◆ **What to do**: Please retype all of the lines below without any changes, leaving out the pictures.

[[ Supplied material, beginning ]]

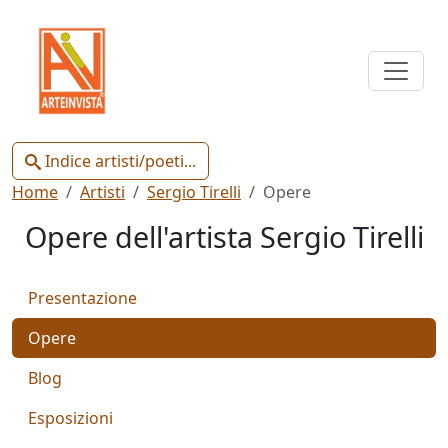
Indice
Artisti
e
Poeti
Indice artisti/poeti...
Home
Artisti
Sergio Tirelli
Opere
Opere dell'artista Sergio Tirelli
Chiudi
Presentazione
Artisti
Opere
Poeti
Blog
Esposizioni
Gianluca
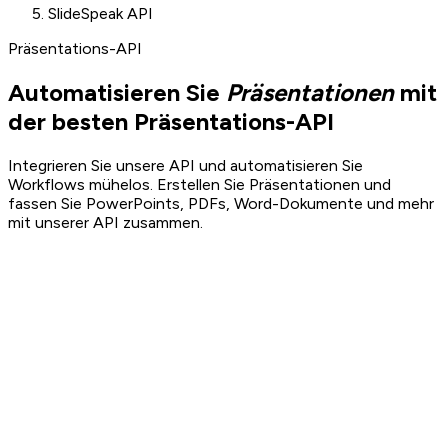
SlideSpeak API
Präsentations-API
Automatisieren Sie
Präsentationen
mit
der besten Präsentations-API
Integrieren Sie unsere API und automatisieren Sie
Workflows mühelos. Erstellen Sie Präsentationen und
fassen Sie PowerPoints, PDFs, Word-Dokumente und mehr
mit unserer API zusammen.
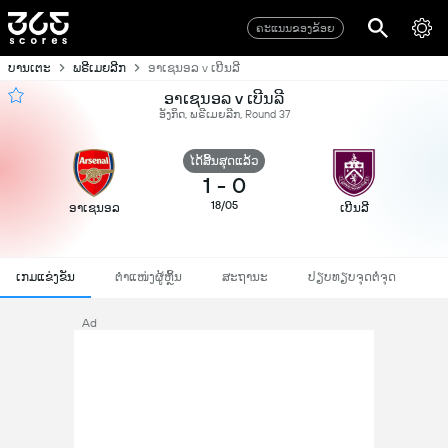
ຄະແນນຂອງຂ້ອຍ
ບານເຕະ
ພຣີເມຍລີກ
ອາເຊນອລ v ເບີນລີ
ອາເຊນອລ v ເບີນລີ
ອັງກິດ, ພຣີເມຍລີກ, Round 37
ໄດ້ສິ້ນສຸດແລ້ວ
1
-
0
18/05
ອາເຊນອລ
ເບີນລີ
ເກມແຂ່ງຂັນ
ຕຳແໜ່ງຜູ້ຫຼິ້ນ
ສະຖານະ
ປຽບທຽບຈຸດຕໍ່ຈຸດ
Ad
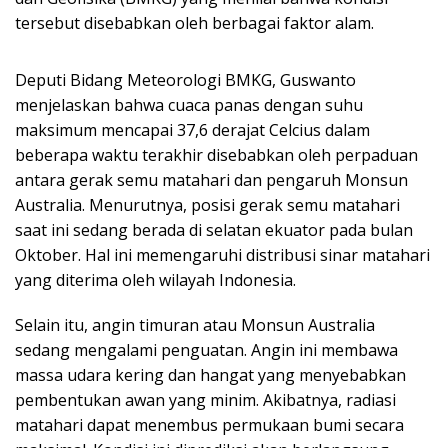
tersebut disebabkan oleh berbagai faktor alam.
Deputi Bidang Meteorologi BMKG, Guswanto
menjelaskan bahwa cuaca panas dengan suhu
maksimum mencapai 37,6 derajat Celcius dalam
beberapa waktu terakhir disebabkan oleh perpaduan
antara gerak semu matahari dan pengaruh Monsun
Australia. Menurutnya, posisi gerak semu matahari
saat ini sedang berada di selatan ekuator pada bulan
Oktober. Hal ini memengaruhi distribusi sinar matahari
yang diterima oleh wilayah Indonesia.
Selain itu, angin timuran atau Monsun Australia
sedang mengalami penguatan. Angin ini membawa
massa udara kering dan hangat yang menyebabkan
pembentukan awan yang minim. Akibatnya, radiasi
matahari dapat menembus permukaan bumi secara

[[ Supplied material, end ]]

◆ **Task answer**:
Indice
Artisti
e
Poeti
Indice artisti/poeti...
Home
Artisti
Sergio Tirelli
Opere
Opere dell'artista Sergio Tirelli
Chiudi
Presentazione
Artisti
Opere
Poeti
Blog
Esposizioni
Gianluca
SlideSpeak API
Präsentations-API
Automatisieren Sie
Präsentationen
mit
der besten Präsentations-API
Integrieren Sie unsere API und automatisieren Sie
Workflows mühelos. Erstellen Sie Präsentationen und
fassen Sie PowerPoints, PDFs, Word-Dokumente und mehr
mit unserer API zusammen.
ຄະແນນຂອງຂ້ອຍ
ບານເຕະ
ພຣີເມຍລີກ
ອາເຊນອລ v ເບີນລີ
ອາເຊນອລ v ເບີນລີ
ອັງກິດ, ພຣີເມຍລີກ, Round 37
ໄດ້ສິ້ນສຸດແລ້ວ
1
-
0
18/05
ອາເຊນອລ
ເບີນລີ
ເກມແຂ່ງຂັນ
ຕຳແໜ່ງຜູ້ຫຼິ້ນ
ສະຖານະ
ປຽບທຽບຈຸດຕໍ່ຈຸດ
Ad
tersebut disebabkan oleh berbagai faktor alam.
Deputi Bidang Meteorologi BMKG, Guswanto
menjelaskan bahwa cuaca panas dengan suhu
maksimum mencapai 37,6 derajat Celcius dalam
beberapa waktu terakhir disebabkan oleh perpaduan
antara gerak semu matahari dan pengaruh Monsun
Australia. Menurutnya, posisi gerak semu matahari
saat ini sedang berada di selatan ekuator pada bulan
Oktober. Hal ini memengaruhi distribusi sinar matahari
yang diterima oleh wilayah Indonesia.
Selain itu, angin timuran atau Monsun Australia
sedang mengalami penguatan. Angin ini membawa
massa udara kering dan hangat yang menyebabkan
pembentukan awan yang minim. Akibatnya, radiasi
matahari dapat menembus permukaan bumi secara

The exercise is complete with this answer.